━━━ Source data

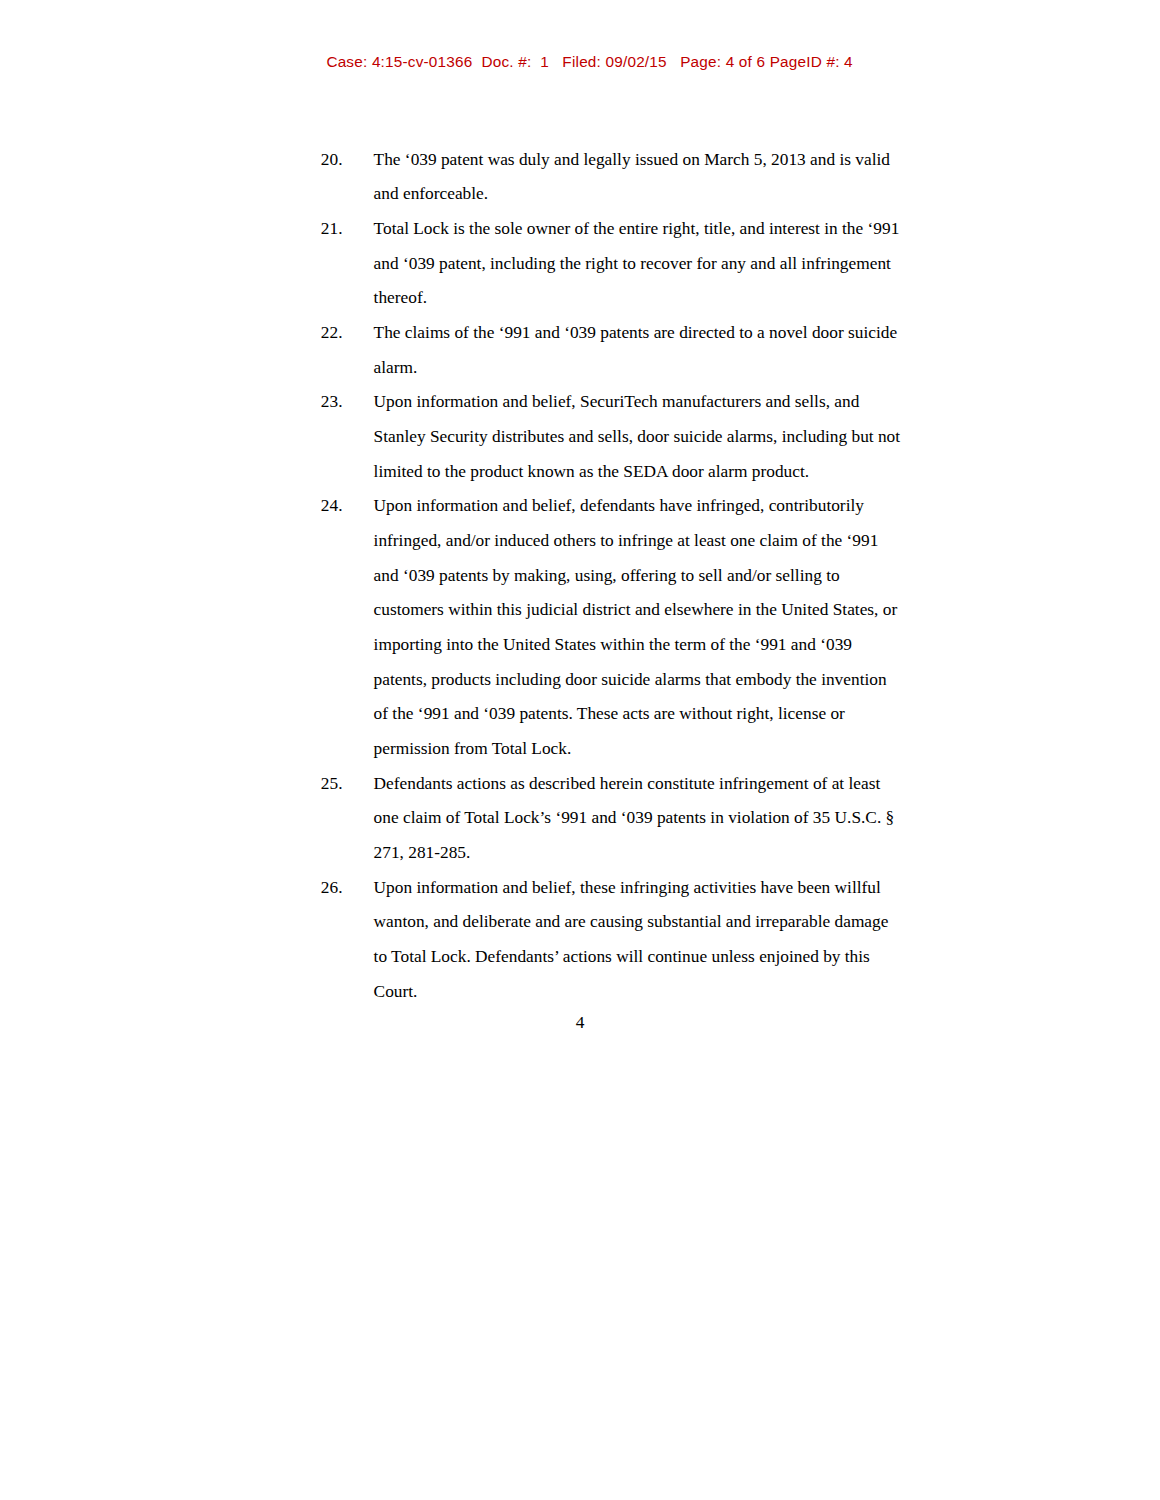Case: 4:15-cv-01366 Doc. #: 1 Filed: 09/02/15 Page: 4 of 6 PageID #: 4
20. The ‘039 patent was duly and legally issued on March 5, 2013 and is valid and enforceable.
21. Total Lock is the sole owner of the entire right, title, and interest in the ‘991 and ‘039 patent, including the right to recover for any and all infringement thereof.
22. The claims of the ‘991 and ‘039 patents are directed to a novel door suicide alarm.
23. Upon information and belief, SecuriTech manufacturers and sells, and Stanley Security distributes and sells, door suicide alarms, including but not limited to the product known as the SEDA door alarm product.
24. Upon information and belief, defendants have infringed, contributorily infringed, and/or induced others to infringe at least one claim of the ‘991 and ‘039 patents by making, using, offering to sell and/or selling to customers within this judicial district and elsewhere in the United States, or importing into the United States within the term of the ‘991 and ‘039 patents, products including door suicide alarms that embody the invention of the ‘991 and ‘039 patents. These acts are without right, license or permission from Total Lock.
25. Defendants actions as described herein constitute infringement of at least one claim of Total Lock’s ‘991 and ‘039 patents in violation of 35 U.S.C. § 271, 281-285.
26. Upon information and belief, these infringing activities have been willful wanton, and deliberate and are causing substantial and irreparable damage to Total Lock. Defendants’ actions will continue unless enjoined by this Court.
4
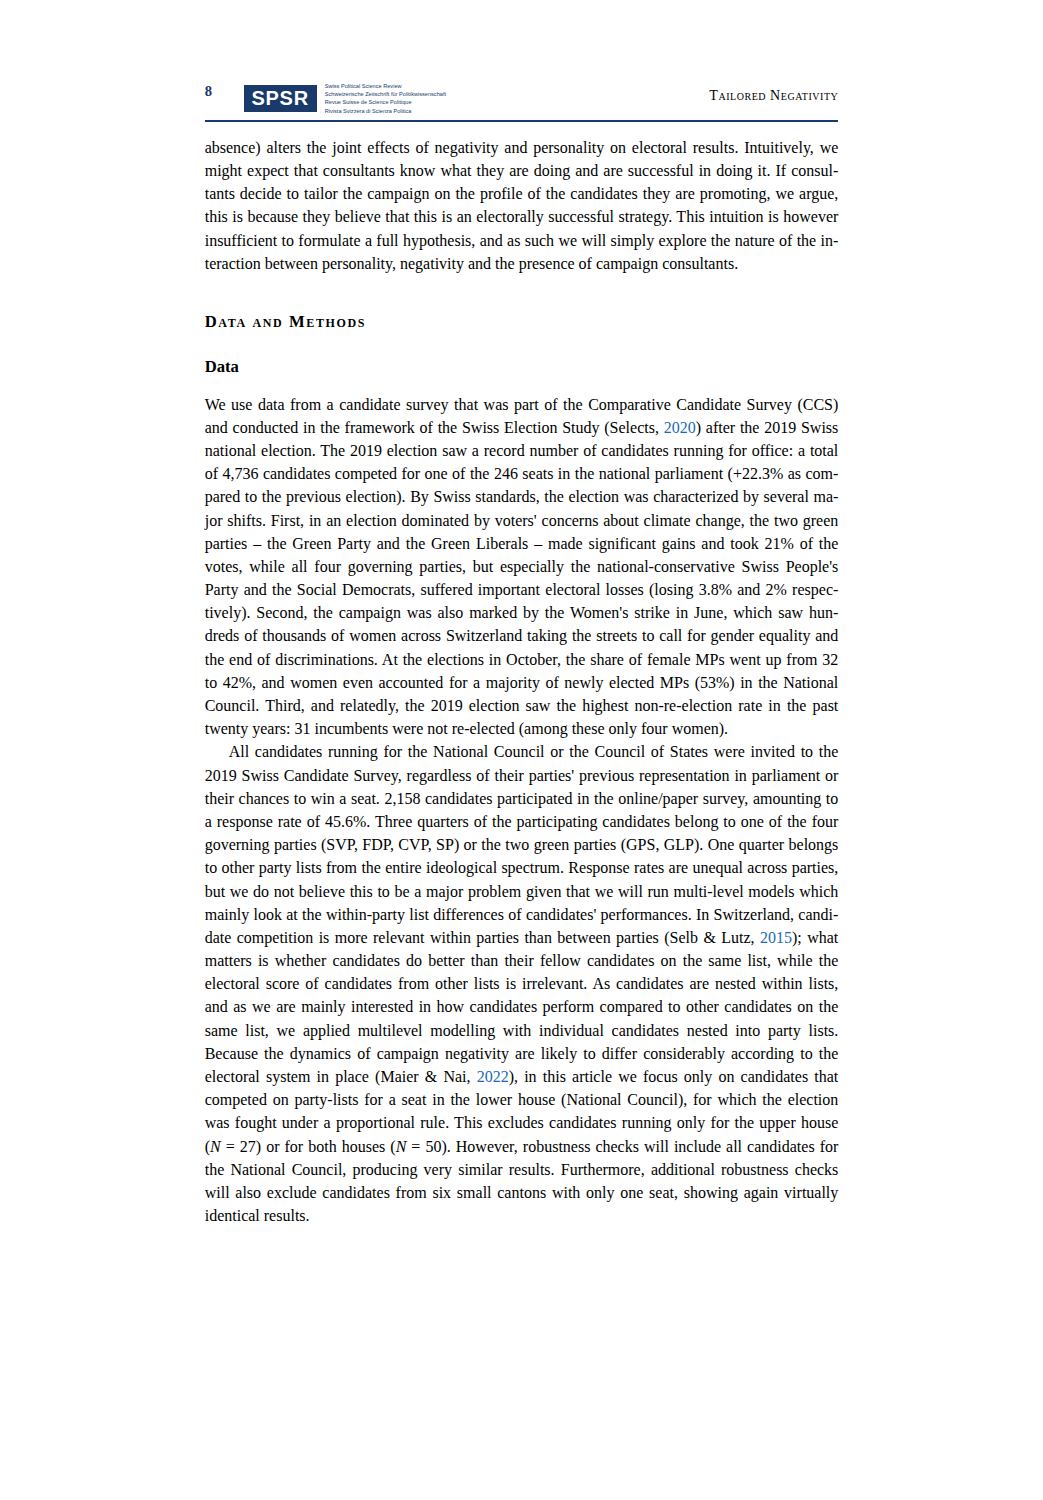8
SPSR
Swiss Political Science Review Schweizerische Zeitschrift für Politikwissenschaft Revue Suisse de Science Politique Rivista Svizzera di Scienza Politica
Tailored Negativity
absence) alters the joint effects of negativity and personality on electoral results. Intuitively, we might expect that consultants know what they are doing and are successful in doing it. If consultants decide to tailor the campaign on the profile of the candidates they are promoting, we argue, this is because they believe that this is an electorally successful strategy. This intuition is however insufficient to formulate a full hypothesis, and as such we will simply explore the nature of the interaction between personality, negativity and the presence of campaign consultants.
Data and Methods
Data
We use data from a candidate survey that was part of the Comparative Candidate Survey (CCS) and conducted in the framework of the Swiss Election Study (Selects, 2020) after the 2019 Swiss national election. The 2019 election saw a record number of candidates running for office: a total of 4,736 candidates competed for one of the 246 seats in the national parliament (+22.3% as compared to the previous election). By Swiss standards, the election was characterized by several major shifts. First, in an election dominated by voters' concerns about climate change, the two green parties – the Green Party and the Green Liberals – made significant gains and took 21% of the votes, while all four governing parties, but especially the national-conservative Swiss People's Party and the Social Democrats, suffered important electoral losses (losing 3.8% and 2% respectively). Second, the campaign was also marked by the Women's strike in June, which saw hundreds of thousands of women across Switzerland taking the streets to call for gender equality and the end of discriminations. At the elections in October, the share of female MPs went up from 32 to 42%, and women even accounted for a majority of newly elected MPs (53%) in the National Council. Third, and relatedly, the 2019 election saw the highest non-re-election rate in the past twenty years: 31 incumbents were not re-elected (among these only four women).
All candidates running for the National Council or the Council of States were invited to the 2019 Swiss Candidate Survey, regardless of their parties' previous representation in parliament or their chances to win a seat. 2,158 candidates participated in the online/paper survey, amounting to a response rate of 45.6%. Three quarters of the participating candidates belong to one of the four governing parties (SVP, FDP, CVP, SP) or the two green parties (GPS, GLP). One quarter belongs to other party lists from the entire ideological spectrum. Response rates are unequal across parties, but we do not believe this to be a major problem given that we will run multi-level models which mainly look at the within-party list differences of candidates' performances. In Switzerland, candidate competition is more relevant within parties than between parties (Selb & Lutz, 2015); what matters is whether candidates do better than their fellow candidates on the same list, while the electoral score of candidates from other lists is irrelevant. As candidates are nested within lists, and as we are mainly interested in how candidates perform compared to other candidates on the same list, we applied multilevel modelling with individual candidates nested into party lists. Because the dynamics of campaign negativity are likely to differ considerably according to the electoral system in place (Maier & Nai, 2022), in this article we focus only on candidates that competed on party-lists for a seat in the lower house (National Council), for which the election was fought under a proportional rule. This excludes candidates running only for the upper house (N = 27) or for both houses (N = 50). However, robustness checks will include all candidates for the National Council, producing very similar results. Furthermore, additional robustness checks will also exclude candidates from six small cantons with only one seat, showing again virtually identical results.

━━━━━━

* Work to complete *
A bare number is the whole answer: how many lines in the listing hold the string "infringement".

* Task response *
2